While these academic letters, which I often use in my own H-1B practice, should be one of the most reliable ways of all to show that the position in question is a specialty occupation, some H-1B immigration examiners, particularly at the California Service Center (CSC) which has long been a leader in finding "creative" ways to discount evidence of all types that H-1B and many other types of skilled worker petitions deserve to be approved, have their own strategies for disregarding these expert opinion letters.

For example, one of the standard template RFE's which the CSC frequently uses asks for evidence that the offered H-1B job duties are more complex and specialized than the normal industry requirements for that job. This requirement is not found anywhere in the above four standards for a specialty occupation, and it conflicts with the clear purpose of these standards, which are all obviously aimed at determining what the normal requirements are for any given H-1B position.

But as will be shown in my next post on this topic, this is not the only example of H-1B examiners imposing additional requirements not found anywhere in the regulations in order to reject clear evidence that the job in question qualifies as a specialty occupation.

In my forthcoming continuation of this topic, I will discuss the only remaining standard for determining a specialty occupation listed above, namely whether a bachelor degree in or related to the occupation in question is the normal requirement for that position as a general matter.

In this regards, H-1B examiners (and the AAO) give overwhelming weight to a publication of the US Department of Labor known as the Occupational Outlook Handbook (OOH). This publication, which is nether a technical or a legal text, but is only meant to be a general guide for students and others who are choosing a career or may be thinking of changing careers.

As I will show in my next installment of this discussion, this handbook is often no clearer than the Sybilline Oracles which were popular in imperial Rome, or the Delphic Oracle of ancient Greece, both of which were famous throughout the western classical world because no one could ever be sure what they meant.

Perhaps for that reason, USCIS H-1B examiners rely on the OOH so heavily that, in practice it is more important for H-1B decision-making than the other three standards for a specialty occupation combined.

Definitely, the OOH is the "most equal" of all of the four specialty occupation standards in the view of most H-1B examiners.

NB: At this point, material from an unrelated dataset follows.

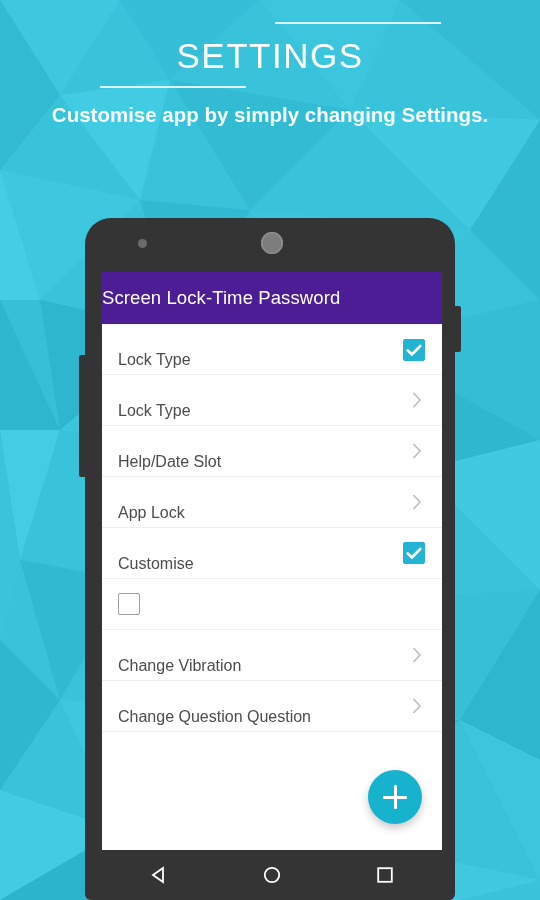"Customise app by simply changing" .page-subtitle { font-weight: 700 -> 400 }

No H-1B practitioner can afford to ignore this reality.

To be continued in my upcoming next installment on this topic.
Roger Algase is a New York immigration lawyer and a graduate of Harvard College and Harvard Law School. For more than 30 years, Roger has been helping mainly skilled and professional immigrants, from diverse parts of the world, obtain H-1B and other work visas, as well as green cards though employment or family relationships.